Um terremoto de magnitude 7,4 atingiu a Colômbia nesta segunda-feira (10), por volta das 7h34 no horário local. O epicentro foi localizado a poucos quilômetros de San José del Palmar, no departamento do Chocó, cerca de 240 km a oeste de Bogotá, a uma profundidade estimada entre 82 e 120 km, segundo o Serviço Geológico Colombiano (SGC) e agências internacionais. O tremor foi sentido em praticamente todo o território nacional e também em regiões do Equador, da Venezuela e do Panamá.
Cidades mais afetadas
Os danos estruturais mais graves foram registrados em Cali, Manizales, Pereira, Quibdó e Armênia. Em Manizales, a torre da catedral da cidade desabou. Moradores relataram desprendimento de fachadas e colapsos parciais de edificações em diferentes pontos dessas cidades. O prefeito de Cali, Alejandro Eder, decretou toque de recolher na cidade, das 20h às 6h, citando ameaças de saques, além de reforço policial e militar nas ruas. Em Bogotá, a prefeitura informou que não foram registrados danos estruturais significativos até o momento, mas seis pontos de coleta de doações (água potável, cobertores, alimentos não perecíveis, itens de higiene) foram montados para apoiar as regiões mais atingidas.
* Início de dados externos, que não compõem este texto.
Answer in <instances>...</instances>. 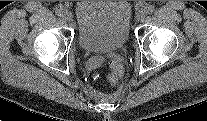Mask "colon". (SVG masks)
<instances>
[{"label":"colon","instance_id":"colon-1","mask_svg":"<svg viewBox=\"0 0 207 121\" xmlns=\"http://www.w3.org/2000/svg\"><path fill=\"white\" fill-rule=\"evenodd\" d=\"M123 70V66L119 61H113L110 65V81H116Z\"/></svg>","mask_w":207,"mask_h":121}]
</instances>
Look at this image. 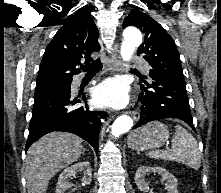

Balanço de vítimas ainda incerto
O balanço mais recente, divulgado pela Associação Colombiana de Cidades Capitais (Asocapitales) com corte às 17h30 (horário local), aponta 132 mortos e mais de 570 feridos — números ainda preliminares e sujeitos a atualização, conforme avançam as avaliações de danos em cada região. Por cidade, a distribuição informada é: Pereira concentra o maior número entre as capitais, com 60 mortos; seguida por Cali, com 15; Quibdó, com 8; e Manizales, com 4. No Valle del Cauca, fora de Cali, foram contabilizadas cerca de 27 mortes, incluindo três crianças em Calima El Darién, segundo a governadora do departamento, Dilian Francisca Toro. Cinco cidades — Pereira, Cali, Quibdó, Manizales e Armênia — permanecem em alerta vermelho.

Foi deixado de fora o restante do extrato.